▶ _Task requirements_: Turn the text of the rows below into a JSON list of strings, with one string for each line and no blank lines. Leave the pictures out.

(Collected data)
== Segment start ==

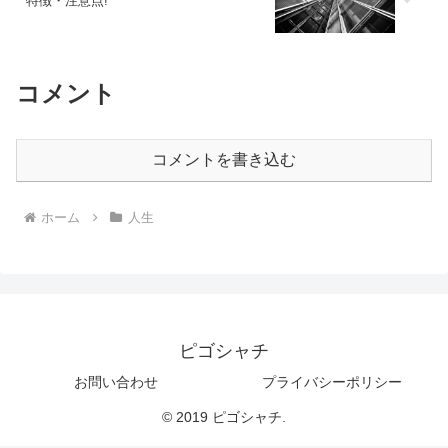
特徴・注意点!
コメント
コメントを書き込む
ホーム
人生
ピゴシャチ
お問い合わせ
プライバシーポリシー
© 2019 ピゴシャチ.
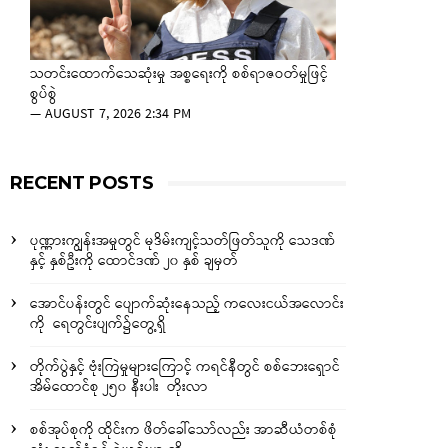
သတင်းထောက်သေဆုံးမှု အစ္စရေးကို စစ်ရာဇဝတ်မှုဖြင့်
စွပ်စွဲ
—
AUGUST 7, 2026 2:34 PM
RECENT POSTS
ပုဏ္ဏားကျွန်းအမှုတွင် မုဒိမ်းကျင့်သတ်ဖြတ်သူကို သေဒဏ်
နှင့် နှစ်ဦးကို ထောင်ဒဏ် ၂၀ နှစ် ချမှတ်
အောင်ပန်းတွင် ပျောက်ဆုံးနေသည့် ကလေးငယ်အလောင်း
ကို ရေတွင်းပျက်၌တွေ့ရှိ
တိုက်ပွဲနှင့် ဗုံးကြဲမှုများကြောင့် ကရင်နီတွင် စစ်ဘေးရှောင်
အိမ်ထောင်စု ၂၅၀ နီးပါး တိုးလာ
စစ်အုပ်စုကို ထိုင်းက ဖိတ်ခေါ်သော်လည်း အာဆီယံတစ်စုံ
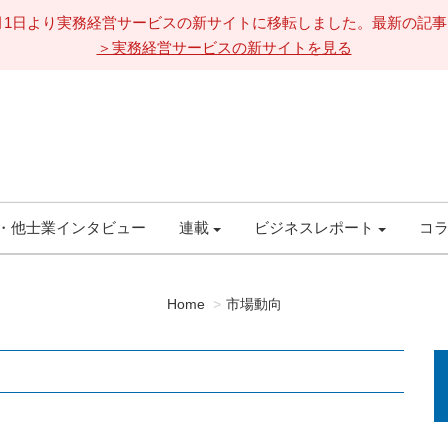
11月1日より実務経営サービスの新サイトに移転しました。最新の記
＞実務経営サービスの新サイトを見る
・他士業インタビュー
連載
ビジネスレポート
コ
Home
市場動向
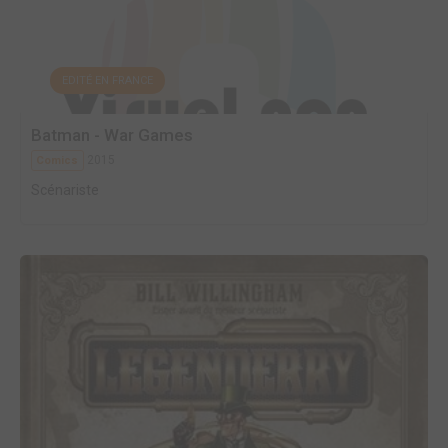
EDITÉ EN FRANCE
Batman - War Games
2015
Comics
Scénariste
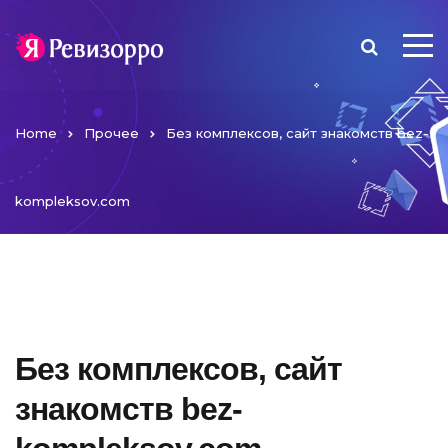
Home
Прочее
Без комплексов, сайт знакомств bez-
kompleksov.com
Без комплексов, сайт
знакомств bez-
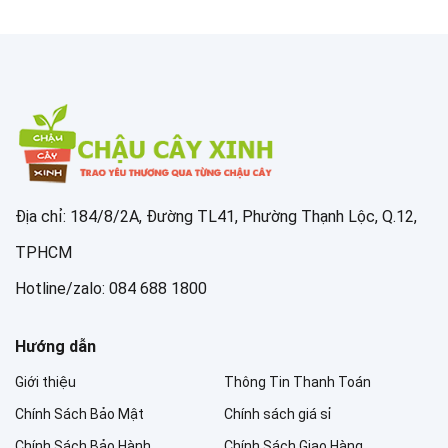
Địa chỉ: 184/8/2A, Đường TL41, Phường Thạnh Lộc, Q.12,
TPHCM
Hotline/zalo: 084 688 1800
Hướng dẫn
Giới thiệu
Thông Tin Thanh Toán
Chính Sách Bảo Mật
Chính sách giá sỉ
Chính Sách Bảo Hành
Chính Sách Giao Hàng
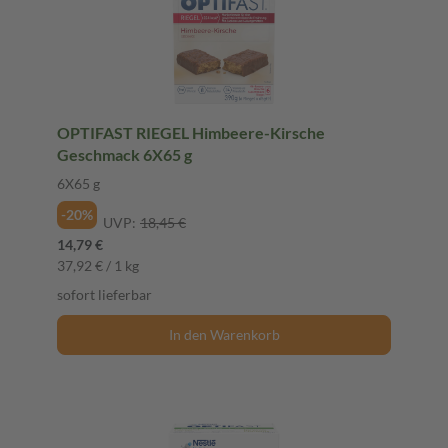
OPTIFAST RIEGEL Himbeere-Kirsche
Geschmack 6X65 g
6X65 g
-20%
UVP:
18,45 €
14,79 €
37,92 € / 1 kg
sofort lieferbar
In den Warenkorb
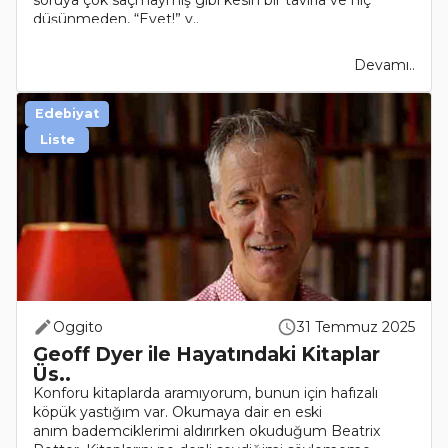
soruya çok saçmaymış gibi kesin bir tavırla ve hiç
düşünmeden, “Evet!” y..
Devamı..
Edebiyat
Liste
Oggito
31 Temmuz 2025
Geoff Dyer ile Hayatındaki Kitaplar
Üs..
Konforu kitaplarda aramıyorum, bunun için hafızalı
köpük yastığım var. Okumaya dair en eski
anım bademciklerimi aldırırken okuduğum Beatrix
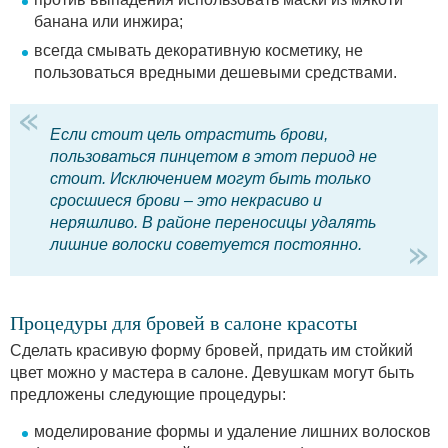
банана или инжира;
всегда смывать декоративную косметику, не
пользоваться вредными дешевыми средствами.
Если стоит цель отрастить брови,
пользоваться пинцетом в этот период не
стоит. Исключением могут быть только
сросшиеся брови – это некрасиво и
неряшливо. В районе переносицы удалять
лишние волоски советуется постоянно.
Процедуры для бровей в салоне красоты
Сделать красивую форму бровей, придать им стойкий
цвет можно у мастера в салоне. Девушкам могут быть
предложены следующие процедуры:
моделирование формы и удаление лишних волосков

== Segment end ==

▶ _Exercise answer_:
[
  "特徴・注意点!",
  "コメント",
  "コメントを書き込む",
  "ホーム",
  "人生",
  "ピゴシャチ",
  "お問い合わせ",
  "プライバシーポリシー",
  "© 2019 ピゴシャチ.",
  "သတင်းထောက်သေဆုံးမှု အစ္စရေးကို စစ်ရာဇဝတ်မှုဖြင့်",
  "စွပ်စွဲ",
  "—",
  "AUGUST 7, 2026 2:34 PM",
  "RECENT POSTS",
  "ပုဏ္ဏားကျွန်းအမှုတွင် မုဒိမ်းကျင့်သတ်ဖြတ်သူကို သေဒဏ်",
  "နှင့် နှစ်ဦးကို ထောင်ဒဏ် ၂၀ နှစ် ချမှတ်",
  "အောင်ပန်းတွင် ပျောက်ဆုံးနေသည့် ကလေးငယ်အလောင်း",
  "ကို ရေတွင်းပျက်၌တွေ့ရှိ",
  "တိုက်ပွဲနှင့် ဗုံးကြဲမှုများကြောင့် ကရင်နီတွင် စစ်ဘေးရှောင်",
  "အိမ်ထောင်စု ၂၅၀ နီးပါး တိုးလာ",
  "စစ်အုပ်စုကို ထိုင်းက ဖိတ်ခေါ်သော်လည်း အာဆီယံတစ်စုံ",
  "11月1日より実務経営サービスの新サイトに移転しました。最新の記",
  "＞実務経営サービスの新サイトを見る",
  "・他士業インタビュー",
  "連載",
  "ビジネスレポート",
  "コ",
  "Home",
  "市場動向",
  "EDITÉ EN FRANCE",
  "Batman - War Games",
  "2015",
  "Comics",
  "Scénariste",
  "Home",
  "Прочее",
  "Без комплексов, сайт знакомств bez-",
  "kompleksov.com",
  "Без комплексов, сайт",
  "знакомств bez-",
  "Địa chỉ: 184/8/2A, Đường TL41, Phường Thạnh Lộc, Q.12,",
  "TPHCM",
  "Hotline/zalo: 084 688 1800",
  "Hướng dẫn",
  "Giới thiệu",
  "Thông Tin Thanh Toán",
  "Chính Sách Bảo Mật",
  "Chính sách giá sỉ",
  "Chính Sách Bảo Hành",
  "Chính Sách Giao Hàng",
  "OPTIFAST RIEGEL Himbeere-Kirsche",
  "Geschmack 6X65 g",
  "6X65 g",
  "-20%",
  "UVP:",
  "18,45 €",
  "14,79 €",
  "37,92 € / 1 kg",
  "sofort lieferbar",
  "In den Warenkorb",
  "soruya çok saçmaymış gibi kesin bir tavırla ve hiç",
  "düşünmeden, “Evet!” y..",
  "Devamı..",
  "Edebiyat",
  "Liste",
  "Oggito",
  "31 Temmuz 2025",
  "Geoff Dyer ile Hayatındaki Kitaplar",
  "Üs..",
  "Konforu kitaplarda aramıyorum, bunun için hafızalı",
  "köpük yastığım var. Okumaya dair en eski",
  "anım bademciklerimi aldırırken okuduğum Beatrix",
  "банана или инжира;",
  "всегда смывать декоративную косметику, не",
  "пользоваться вредными дешевыми средствами.",
  "Если стоит цель отрастить брови,",
  "пользоваться пинцетом в этот период не",
  "стоит. Исключением могут быть только",
  "сросшиеся брови – это некрасиво и",
  "неряшливо. В районе переносицы удалять",
  "лишние волоски советуется постоянно.",
  "Процедуры для бровей в салоне красоты",
  "Сделать красивую форму бровей, придать им стойкий",
  "цвет можно у мастера в салоне. Девушкам могут быть",
  "предложены следующие процедуры:",
  "моделирование формы и удаление лишних волосков"
]